Winter. Drinking water is at a premium for birds in winter in cold areas of the country, where many natural water sources freeze over. Lay an inexpensive heating element or de-icer in your birdbath to keep the water accessible (you'll need to plug the de-icer into an outdoor outlet). Or, try the low-tech method of carrying out a saucer of warm water at regular times each day so the birds get accustomed to your schedule: Morning and noon are busy bathing and drinking times.
Drinking, not bathing, is the main activity at winter birdbaths in cold regions, although occasionally a starling will enjoy a splattering good time in the warm water. Though an icy shower makes our teeth chatter, birds don't mind bathing in cold water a bit. The layer of down feathers next to their skin stays dry and keeps them cozy while they clean their outer feathers. Birdbaths with built-in heating elements are the ultimate in deluxe bird bathing. They'll keep the water ice-free even on the coldest days, with no thought or care from you. You may want to invest in such a model if your winters are long and frigid.
Spring. Look for both resident birds and migrating birds that are passing through. Vireos, wood warblers, and other insect-eating birds that won't stop at your feeder will stop at your birdbath. Because birds move in and out of an area so rapidly during spring migration, delightful surprises are a daily pleasure. One gentle April morning I looked out the window to find a scarlet tanager and an indigo bunting drinking from adjoining saucers. Then a rose-breasted grosbeak fluttered down from the trees in a flurry of black-and-white wings and settled himself on the rim of another saucer.

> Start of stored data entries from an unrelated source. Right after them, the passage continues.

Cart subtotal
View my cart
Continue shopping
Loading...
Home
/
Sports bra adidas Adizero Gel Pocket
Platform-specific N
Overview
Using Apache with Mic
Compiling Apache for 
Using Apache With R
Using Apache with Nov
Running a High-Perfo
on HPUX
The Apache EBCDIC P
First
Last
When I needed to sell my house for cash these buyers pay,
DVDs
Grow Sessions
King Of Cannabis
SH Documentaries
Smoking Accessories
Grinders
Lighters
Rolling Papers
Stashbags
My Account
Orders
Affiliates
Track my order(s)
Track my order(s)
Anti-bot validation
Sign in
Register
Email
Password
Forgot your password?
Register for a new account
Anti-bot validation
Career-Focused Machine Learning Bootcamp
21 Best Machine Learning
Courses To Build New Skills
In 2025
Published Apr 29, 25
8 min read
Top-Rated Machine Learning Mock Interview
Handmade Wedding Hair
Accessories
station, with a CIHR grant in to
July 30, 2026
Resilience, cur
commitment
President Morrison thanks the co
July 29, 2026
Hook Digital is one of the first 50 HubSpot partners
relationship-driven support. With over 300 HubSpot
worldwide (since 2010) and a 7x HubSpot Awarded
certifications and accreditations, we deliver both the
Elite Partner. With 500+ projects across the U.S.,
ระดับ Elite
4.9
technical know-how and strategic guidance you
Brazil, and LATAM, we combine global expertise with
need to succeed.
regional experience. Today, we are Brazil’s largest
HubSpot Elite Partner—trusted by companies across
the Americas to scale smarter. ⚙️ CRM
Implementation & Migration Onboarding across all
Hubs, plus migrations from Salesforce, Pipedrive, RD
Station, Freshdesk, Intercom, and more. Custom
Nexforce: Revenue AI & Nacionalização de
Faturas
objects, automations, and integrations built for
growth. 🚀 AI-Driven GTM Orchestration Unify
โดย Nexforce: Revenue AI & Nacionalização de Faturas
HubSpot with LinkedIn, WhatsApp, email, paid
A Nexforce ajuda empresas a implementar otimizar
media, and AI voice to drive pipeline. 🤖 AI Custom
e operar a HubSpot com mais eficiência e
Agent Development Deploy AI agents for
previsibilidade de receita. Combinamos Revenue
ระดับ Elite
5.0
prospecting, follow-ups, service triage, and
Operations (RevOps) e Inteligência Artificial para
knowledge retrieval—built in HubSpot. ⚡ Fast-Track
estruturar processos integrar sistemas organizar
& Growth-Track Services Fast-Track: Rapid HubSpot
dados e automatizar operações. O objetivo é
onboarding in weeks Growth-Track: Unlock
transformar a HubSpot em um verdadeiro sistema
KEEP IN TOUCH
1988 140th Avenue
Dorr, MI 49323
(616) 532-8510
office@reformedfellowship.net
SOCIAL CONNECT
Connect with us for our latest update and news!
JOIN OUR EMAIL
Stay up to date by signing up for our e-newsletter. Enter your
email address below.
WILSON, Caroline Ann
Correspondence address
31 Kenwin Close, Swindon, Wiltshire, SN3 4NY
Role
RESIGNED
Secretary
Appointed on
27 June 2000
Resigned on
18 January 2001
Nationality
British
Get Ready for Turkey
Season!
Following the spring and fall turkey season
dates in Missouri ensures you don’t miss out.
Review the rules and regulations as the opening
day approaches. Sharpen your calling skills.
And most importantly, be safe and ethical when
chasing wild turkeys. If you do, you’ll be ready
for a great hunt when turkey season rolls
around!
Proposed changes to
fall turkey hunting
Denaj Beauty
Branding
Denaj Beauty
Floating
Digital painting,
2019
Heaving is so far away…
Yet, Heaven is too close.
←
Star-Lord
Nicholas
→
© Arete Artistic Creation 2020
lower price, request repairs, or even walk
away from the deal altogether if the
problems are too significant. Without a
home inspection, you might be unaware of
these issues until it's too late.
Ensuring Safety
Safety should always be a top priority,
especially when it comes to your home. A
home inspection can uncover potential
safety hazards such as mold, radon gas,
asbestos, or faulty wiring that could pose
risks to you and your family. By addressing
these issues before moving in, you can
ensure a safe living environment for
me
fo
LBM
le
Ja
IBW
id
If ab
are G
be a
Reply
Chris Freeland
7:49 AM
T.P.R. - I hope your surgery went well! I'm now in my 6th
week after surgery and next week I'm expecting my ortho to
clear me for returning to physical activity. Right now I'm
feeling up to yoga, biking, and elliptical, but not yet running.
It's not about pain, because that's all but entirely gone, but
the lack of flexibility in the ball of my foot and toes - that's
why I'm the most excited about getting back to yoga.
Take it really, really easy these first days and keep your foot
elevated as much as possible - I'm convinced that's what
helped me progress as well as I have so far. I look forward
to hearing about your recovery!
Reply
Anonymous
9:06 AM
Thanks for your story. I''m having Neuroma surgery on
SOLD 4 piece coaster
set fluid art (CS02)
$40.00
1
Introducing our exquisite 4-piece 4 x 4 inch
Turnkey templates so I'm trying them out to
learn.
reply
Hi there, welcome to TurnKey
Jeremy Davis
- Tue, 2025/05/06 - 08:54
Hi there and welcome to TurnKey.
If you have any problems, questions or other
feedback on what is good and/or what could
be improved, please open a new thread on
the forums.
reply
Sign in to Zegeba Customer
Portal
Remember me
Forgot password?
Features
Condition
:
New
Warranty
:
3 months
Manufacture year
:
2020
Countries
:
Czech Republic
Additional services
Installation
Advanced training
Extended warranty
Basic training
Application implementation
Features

Summer. When the weather gets hot, watch for resident songbirds like robins, orioles, catbirds, and tanagers seeking respite from the heat and dust with a cooling bath. Be sure to add a shallow dish of water near to the ground for birds like towhees and thrushes that like to stay low. Watch for family groups showing up at the bath as fledglings leave the nest. The young birds are fun to watch, especially when they line up on the rim of the basin like a bunch of kids waiting their turn in the tub. If summer brings drought, expect to see the unexpected. That's when birds that might not ordinarily visit your garden will come in for a drink. Meadowlarks, crows, blackbirds, and many of the shier sparrows, including grasshopper sparrows and field sparrows, will venture into unfamiliar territory to get a drink when a dry spell has its grip on the countryside.
Fall. Birdbath traffic often dies down in the fall as songbirds leave for warmer climes. House finches and house sparrows are still regular bathers, and titmice and chickadees visit for drinks though they don't usually stay to splash. In areas with abundant fall rains, natural water is plentiful, so birds can find natural puddles more easily.